Thinking Out Loud: Process Management¶

A senior SRE's internal monologue while working through a real process management task. This isn't a tutorial — it's a window into how experienced engineers actually think.

The Situation¶

A team reports that deploys to a production server are failing because the application (a Node.js service) "won't stop." The deploy script sends SIGTERM and waits 30 seconds, but the process doesn't exit. The script then sends SIGKILL, which works but causes dropped connections and incomplete transactions. I need to figure out why the graceful shutdown isn't working.

The Monologue¶

Process ignoring SIGTERM. There are a few common reasons: the process is handling SIGTERM and not actually exiting, it's stuck in an uninterruptible I/O state, or the signal is being delivered to the wrong process (e.g., a shell wrapper is catching it).

Let me check how the service is started.

systemctl cat app-server

ExecStart=/bin/bash -c 'source /opt/app/.env && exec node /opt/app/server.js'. Interesting — they're using a bash wrapper. Let me check: when systemd sends SIGTERM, it sends it to the main PID. If the main PID is bash (the wrapper) and not node, then bash receives the signal, not node. And bash with a running child will... well, it depends.

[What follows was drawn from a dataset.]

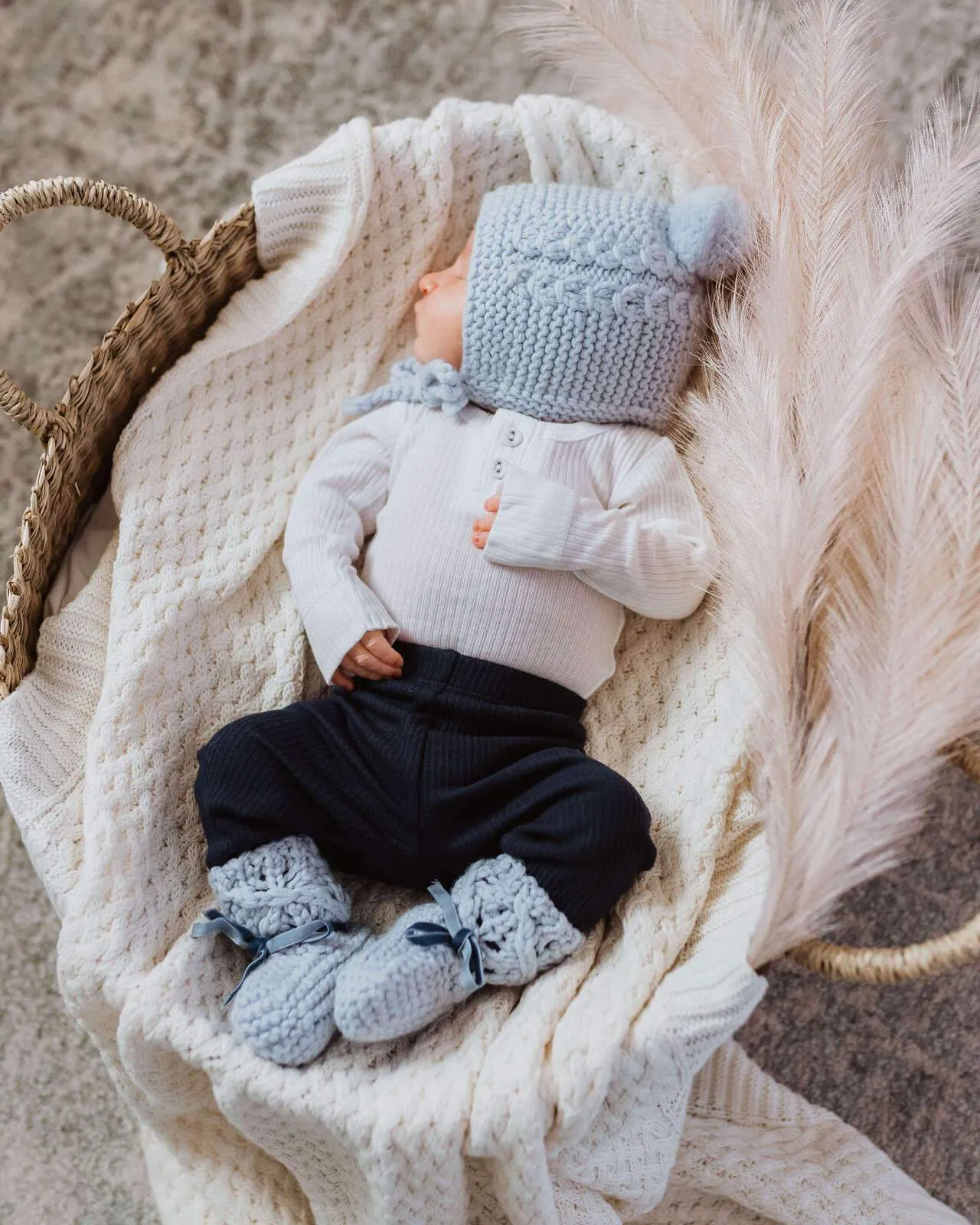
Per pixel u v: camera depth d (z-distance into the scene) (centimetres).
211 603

Actually, they used exec which replaces the bash process with node. So the PID should be the node process. Let me verify.

systemctl show app-server -p MainPID
ps -p $(systemctl show app-server -p MainPID --value) -o pid,comm,args

Main PID is a node process. So the signal IS going to node. Then why isn't it shutting down?

Let me check if the process is handling SIGTERM.

cat /proc/$(systemctl show app-server -p MainPID --value)/status | grep SigCgt

SigCgt: 0000000180004002. Let me decode that bitmask. Signal 15 (SIGTERM) is bit 14 (0-indexed)... 2^14 = 16384 = 0x4000. And 0x4002 includes that. Yes, the process IS catching SIGTERM. So the app has a signal handler, but it's not exiting.

Mental Model: Signal Handler Debugging¶

A process catching a signal doesn't mean it handles it correctly. Check /proc/<pid>/status SigCgt field to confirm which signals are caught. Then check whether the handler actually does what you think — a common bug is registering a SIGTERM handler that starts cleanup but never calls process.exit().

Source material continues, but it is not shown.